An intrepid French traveller embarked on Monday on a solo rowing expedition from Poland to France to shed light on the pollution of waterways of Europe.

Christophe Gruault, 58, set off from Poland's capital Warsaw in a customised rowing boat six metres long and only 60 centimetres wide, with hopes to reach Paris on June 18.

His intended route of 2,023 km will lead through five countries -- Poland, Germany, the Netherlands, Belgium and France -- and along 22 of the continent's rivers.

"The aim of the game is to show that what's beautiful is fragile, and what's fragile needs to be taken care of," Gruault told AFP shortly before departing from a bank of the Vistula River.

Gruault plans to raise awareness by meeting high school students along the way and to contribute to scientific research on what is polluting Europe's rivers and causing them to dry up.

"I'm going to take environmental DNA samples that I'll pass on to the scientists," Gruault said.

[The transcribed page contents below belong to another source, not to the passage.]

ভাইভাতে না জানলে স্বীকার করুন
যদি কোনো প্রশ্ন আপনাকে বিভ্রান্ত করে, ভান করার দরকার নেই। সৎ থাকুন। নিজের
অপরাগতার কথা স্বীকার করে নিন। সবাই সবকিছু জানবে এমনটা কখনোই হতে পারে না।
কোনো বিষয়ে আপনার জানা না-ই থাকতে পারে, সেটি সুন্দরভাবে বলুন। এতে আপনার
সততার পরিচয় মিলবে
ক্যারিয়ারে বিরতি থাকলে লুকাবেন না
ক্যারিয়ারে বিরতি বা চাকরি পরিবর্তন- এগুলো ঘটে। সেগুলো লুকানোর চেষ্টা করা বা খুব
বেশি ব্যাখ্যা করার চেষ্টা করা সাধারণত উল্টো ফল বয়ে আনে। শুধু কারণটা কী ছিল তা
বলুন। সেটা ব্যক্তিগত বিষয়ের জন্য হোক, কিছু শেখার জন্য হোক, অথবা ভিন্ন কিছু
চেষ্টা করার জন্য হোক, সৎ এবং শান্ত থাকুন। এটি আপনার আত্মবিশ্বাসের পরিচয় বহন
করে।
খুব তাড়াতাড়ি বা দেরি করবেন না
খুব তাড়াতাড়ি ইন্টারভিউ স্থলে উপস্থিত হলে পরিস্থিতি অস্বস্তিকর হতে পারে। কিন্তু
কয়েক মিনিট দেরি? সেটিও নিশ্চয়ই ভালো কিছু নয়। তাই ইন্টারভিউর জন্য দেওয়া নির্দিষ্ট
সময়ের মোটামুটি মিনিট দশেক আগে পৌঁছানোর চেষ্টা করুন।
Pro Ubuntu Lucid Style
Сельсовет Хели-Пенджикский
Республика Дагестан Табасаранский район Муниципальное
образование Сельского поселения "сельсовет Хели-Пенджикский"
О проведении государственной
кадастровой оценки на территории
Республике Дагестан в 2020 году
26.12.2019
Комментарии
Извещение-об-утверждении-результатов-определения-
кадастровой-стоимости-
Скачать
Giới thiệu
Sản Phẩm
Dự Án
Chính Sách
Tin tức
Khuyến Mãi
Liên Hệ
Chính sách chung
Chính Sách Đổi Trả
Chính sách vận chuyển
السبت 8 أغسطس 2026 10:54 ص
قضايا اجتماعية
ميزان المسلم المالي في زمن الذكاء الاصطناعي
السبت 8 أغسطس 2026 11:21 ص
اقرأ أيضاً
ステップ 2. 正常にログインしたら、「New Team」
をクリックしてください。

The journey is supported by the National Museum of Natural History in Paris, where researchers will study Gruault's samples and observations.

- Environmental disasters -

For Denis Duclos, the museum's director of European and international relations, the expedition offers insight into the condition of Europe's main waterways.

"It will be interesting to take samples before the major cities on the route and after the major cities on the route, in order to see whether the cities have any consequences on the treatment of pollution," Duclos told AFP.

To facilitate the task, the explorer's team equipped his boat with a system for reversing the movement of the oars, allowing the rower to face forward, "a system which is unique in the world," Gruault added.

He plans to row up to 50 km a day, which he said had required improving his physical fitness.

"First of all I needed to balance my body and work on the muscles to create strength, to put on a bit of bulk," Gruault said.

"And then work on the heart, it's an important engine after all".

Pollution in Poland's rivers came into the spotlight last year when nearly 250 tonnes of dead fish were recovered in July from the Oder River that runs through Poland and Germany.

Polish authorities later said toxic algae was to blame, ruling out industrial pollution as the cause.

But German authorities called it a "man-made environmental disaster", saying the algae growth had been sparked by the introduction of salt into the waters.